§ **Records**:
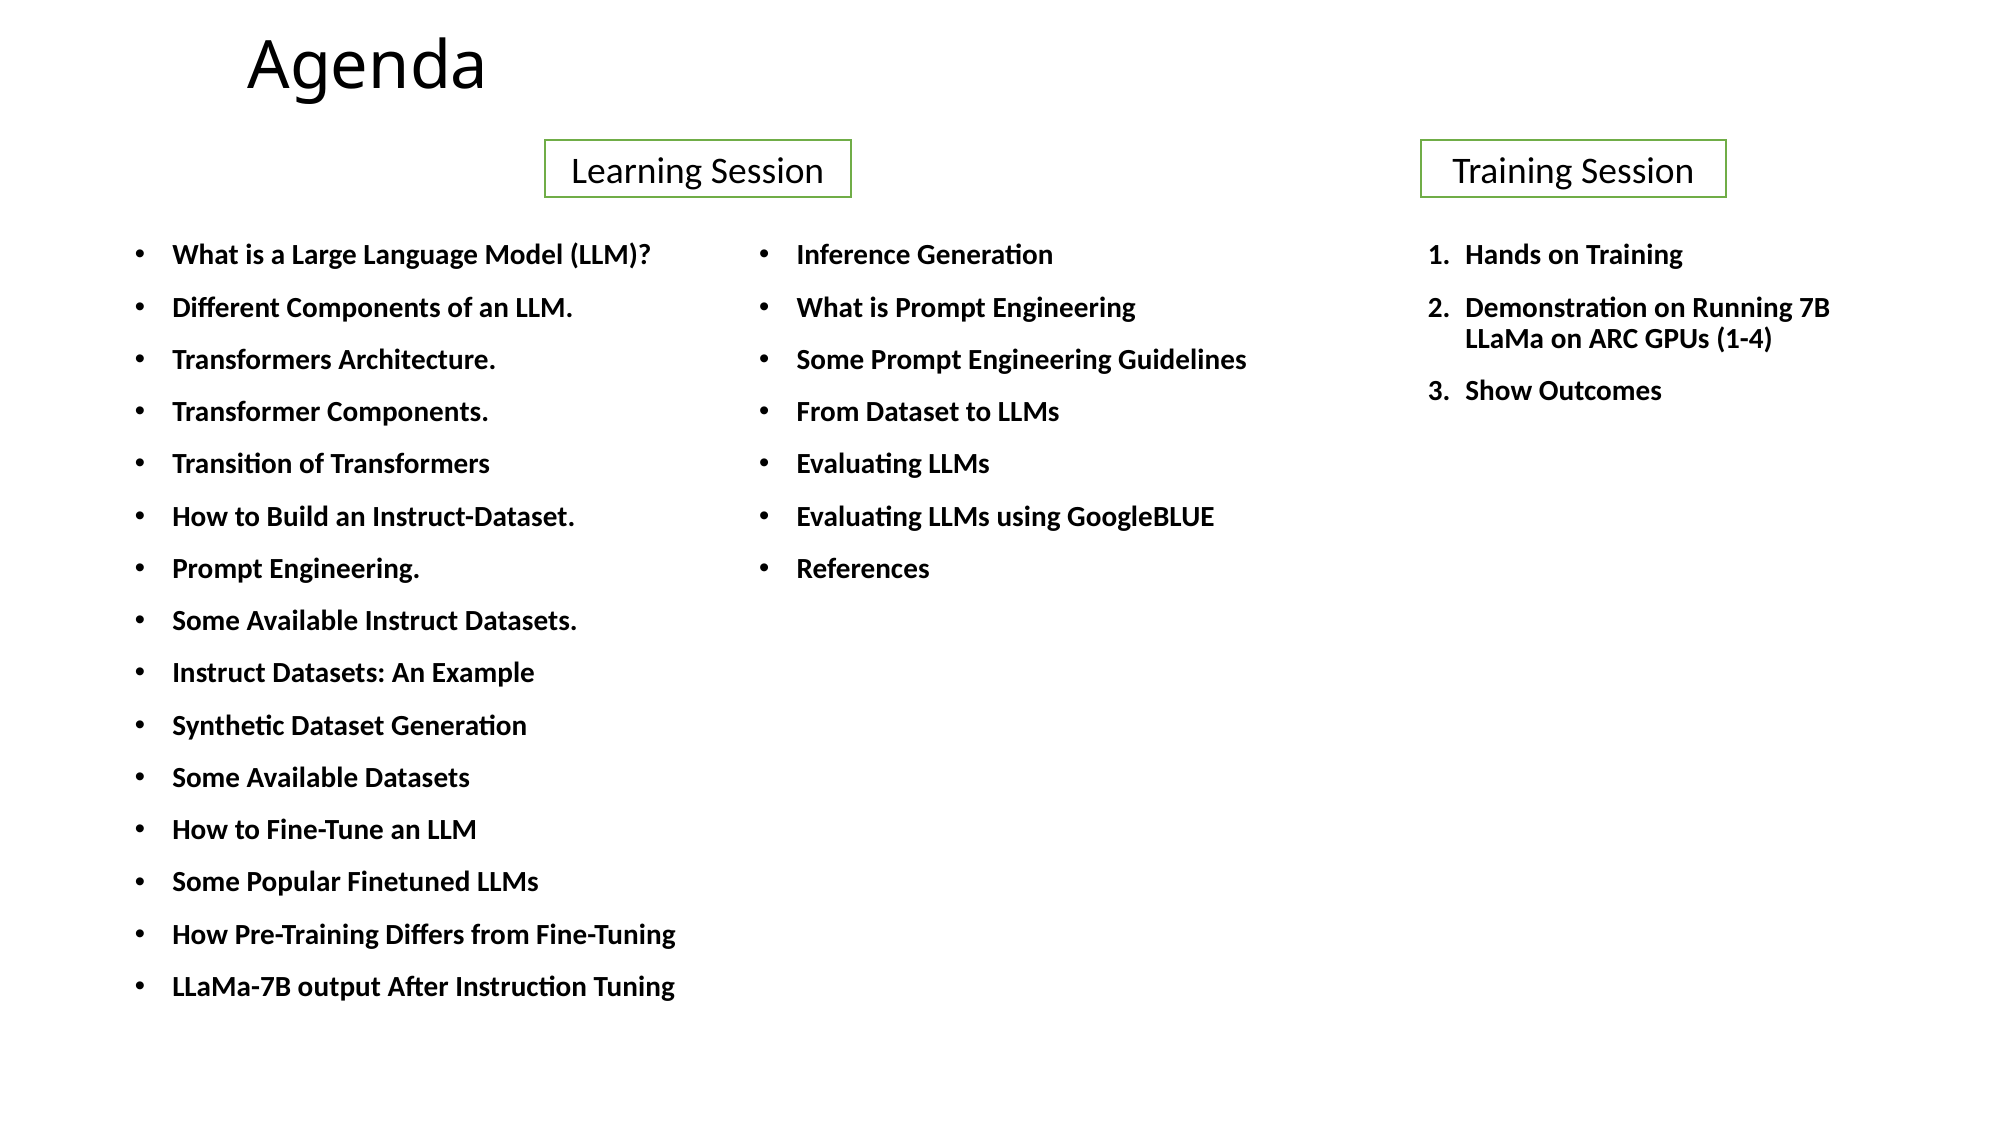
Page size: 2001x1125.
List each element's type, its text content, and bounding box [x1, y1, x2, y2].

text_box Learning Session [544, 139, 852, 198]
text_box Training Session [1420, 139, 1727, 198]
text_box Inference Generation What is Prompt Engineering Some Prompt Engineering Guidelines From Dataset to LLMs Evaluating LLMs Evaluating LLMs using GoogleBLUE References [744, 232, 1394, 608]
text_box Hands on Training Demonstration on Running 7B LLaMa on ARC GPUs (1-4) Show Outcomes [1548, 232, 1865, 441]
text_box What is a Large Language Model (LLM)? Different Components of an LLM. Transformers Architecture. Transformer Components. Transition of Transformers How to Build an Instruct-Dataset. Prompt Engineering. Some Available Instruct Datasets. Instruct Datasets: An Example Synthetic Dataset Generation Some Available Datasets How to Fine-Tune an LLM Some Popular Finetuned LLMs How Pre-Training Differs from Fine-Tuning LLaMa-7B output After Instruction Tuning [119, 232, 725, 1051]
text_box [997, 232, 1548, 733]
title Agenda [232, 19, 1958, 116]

§ **Aim of the exercise**:
Where a line of the data above includes "Some", copy that line.

§ **Solution**:
text_box Inference Generation What is Prompt Engineering Some Prompt Engineering Guidelines From Dataset to LLMs Evaluating LLMs Evaluating LLMs using GoogleBLUE References [744, 232, 1394, 608]
text_box What is a Large Language Model (LLM)? Different Components of an LLM. Transformers Architecture. Transformer Components. Transition of Transformers How to Build an Instruct-Dataset. Prompt Engineering. Some Available Instruct Datasets. Instruct Datasets: An Example Synthetic Dataset Generation Some Available Datasets How to Fine-Tune an LLM Some Popular Finetuned LLMs How Pre-Training Differs from Fine-Tuning LLaMa-7B output After Instruction Tuning [119, 232, 725, 1051]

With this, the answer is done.